Looking towards Saltaire.
Sitting on the umbilical cord between the two places is my hotel, and it has the potential to veer in either direction tonight. Will it follow its very attractive and calm appearance and lean towards Saltaire? Or will it follow its stag / hen clientele and 24 hour bar and lean towards Shipley? Well I won't know till later, and for now I don't mind as I'm in the quite lovely Boathouse Inn in Saltaire, overlooking the sun-drenched (at last!) duckling filled river and eating venison casserole. Actually duckling filled sounds a bit odd, there is water in the river as well.
So why have I come all the way to England to walk? And why the Dales High Way? Well I've done 5 consecutive years in Wales so I thought I'd spread my wings to the country of my birth, and last year my friend Fatman (aka. Mike) mentioned this newly waymarked path. I'd already done the original Dales (Low) Way with another friend Jon years back and fancied the increased challenge. It's a bit short though so I've decided to add a day of the Pennine Way and two further days to take me up to Hadrian's Wall, a decent place to finish.

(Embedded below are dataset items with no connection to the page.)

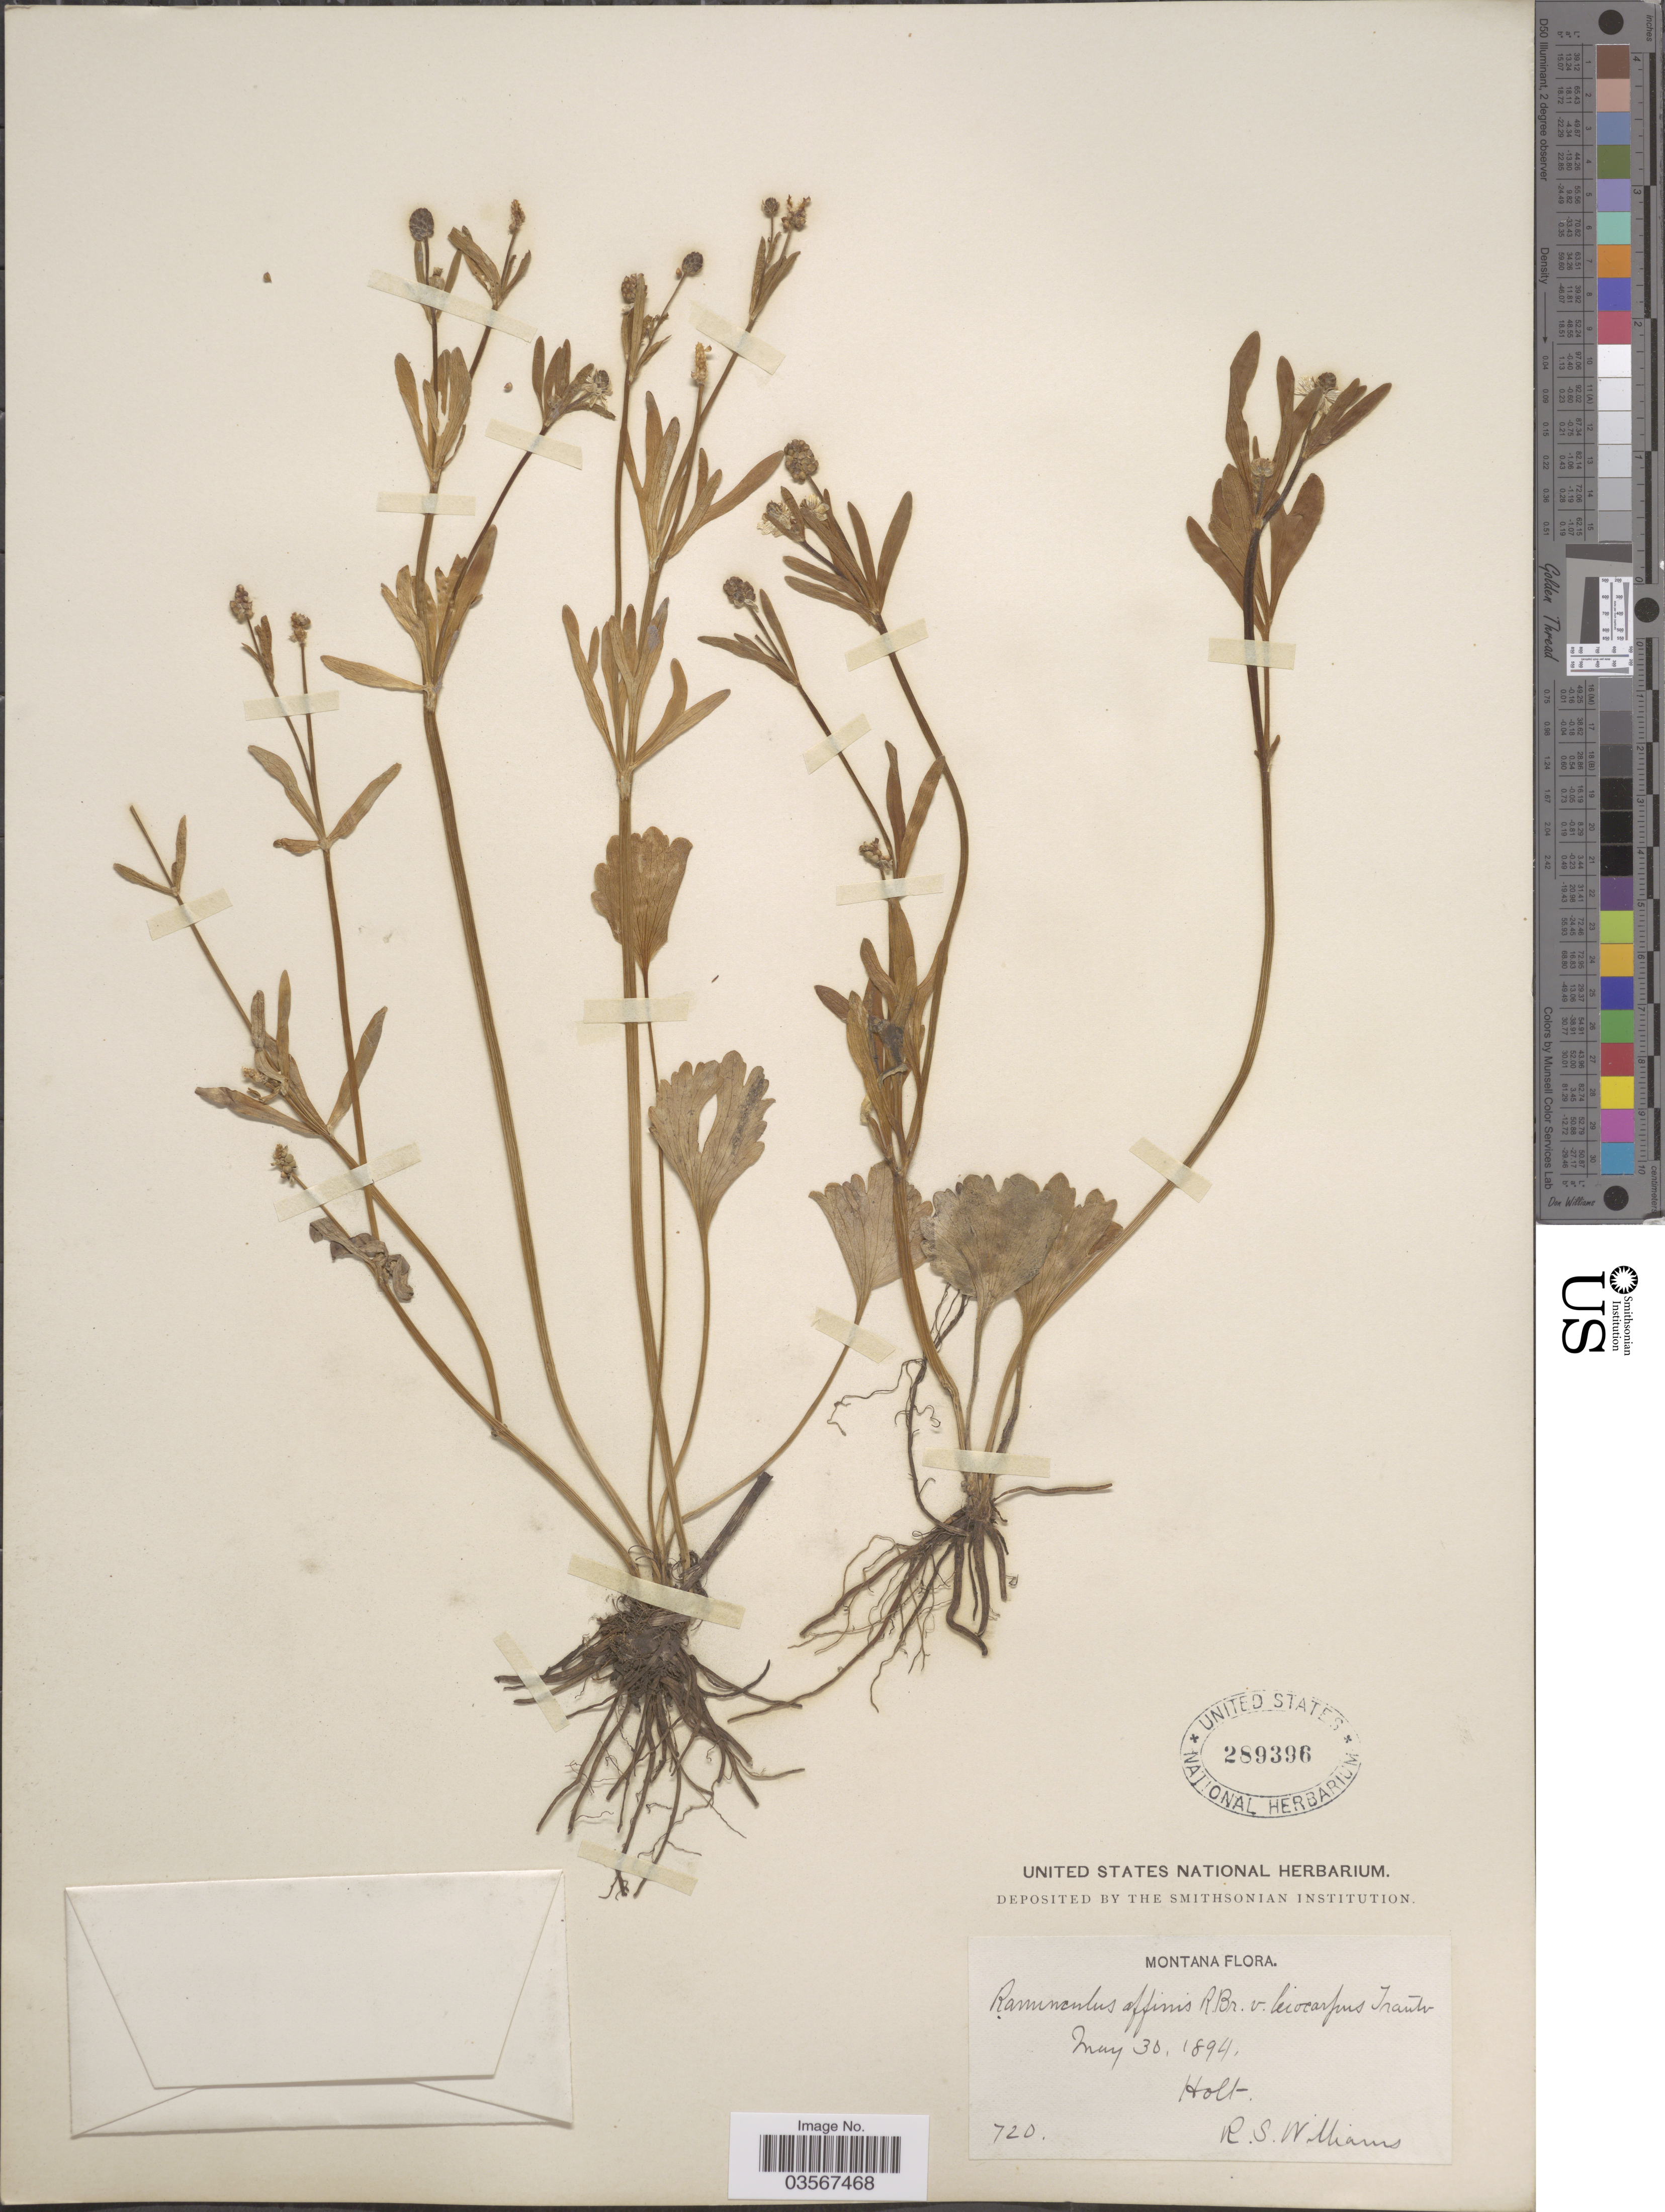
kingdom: Plantae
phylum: Tracheophyta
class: Magnoliopsida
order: Ranunculales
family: Ranunculaceae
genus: Ranunculus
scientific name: Ranunculus inamoenus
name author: Greene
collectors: R. S. Williams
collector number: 720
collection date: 1894-05-30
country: United States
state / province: Montana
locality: Holt.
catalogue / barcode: US 289396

It ought to be a considerably easier walk than last year's epic, but after doing my back in earlier in the week I'm a bit edgy about it giving in on me, despite the all clear from my osteopath this morning. Apart from that I'm not carrying any other injuries (yet), so hopefully all will be ok. My only other aim is to cut down the size of these blog entries compared to previous years, which were interminable at times.
Oh dear, true to form the excitement has already started. On the table next to me a father and his young son were playing 1,2,3,COWBOY! The winner seemed to be the first to draw a pretend gun and shoot the other on the word 'cowboy'. After several minutes of this the boy took Dad by surprise by changing the game to 1,2,3,NINJA and hitting him quite hard in the throat with his arm. Dad made several strange, strangled noises and they left soon after.
Well I'll have a couple more pints here as the view is so lovely, then head back to the hotel.
The lovely view!
Tomorrow is quite a long first day at almost 18 miles, and I could do with it being less humid than the last couple of days. The aforementioned Fatman is meeting me in Ilkley to walk two thirds of the day with me to Skipton, then tomorrow night I'm staying at his house, and no doubt going out for a Sunday curry.